Job item: Please copy the data exactly as it stands, minus the images.

Dataset content:
▬▬▬
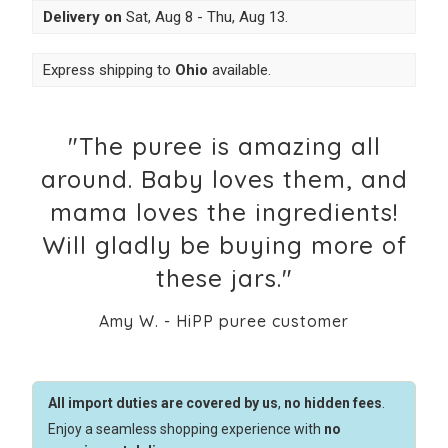
Delivery on
Sat, Aug 8 - Thu, Aug 13
.
Express shipping to
Ohio
available.
"The puree is amazing all
around. Baby loves them, and
mama loves the ingredients!
Will gladly be buying more of
these jars."
Amy W. - HiPP puree customer
All import duties are covered by us
,
no hidden fees
.
Enjoy a seamless shopping experience with
no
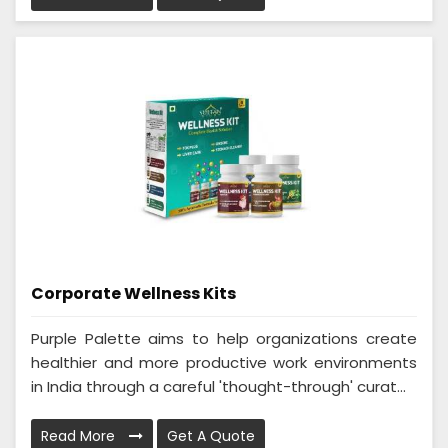
Corporate Wellness Kits
Purple Palette aims to help organizations create
healthier and more productive work environments
in India through a careful 'thought-through' curat...
Read More
Get A Quote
▬▬▬
Response to this task:
Delivery on
Sat, Aug 8 - Thu, Aug 13
.
Express shipping to
Ohio
available.
"The puree is amazing all
around. Baby loves them, and
mama loves the ingredients!
Will gladly be buying more of
these jars."
Amy W. - HiPP puree customer
All import duties are covered by us
,
no hidden fees
.
Enjoy a seamless shopping experience with
no
Corporate Wellness Kits
Purple Palette aims to help organizations create
healthier and more productive work environments
in India through a careful 'thought-through' curat...
Read More
Get A Quote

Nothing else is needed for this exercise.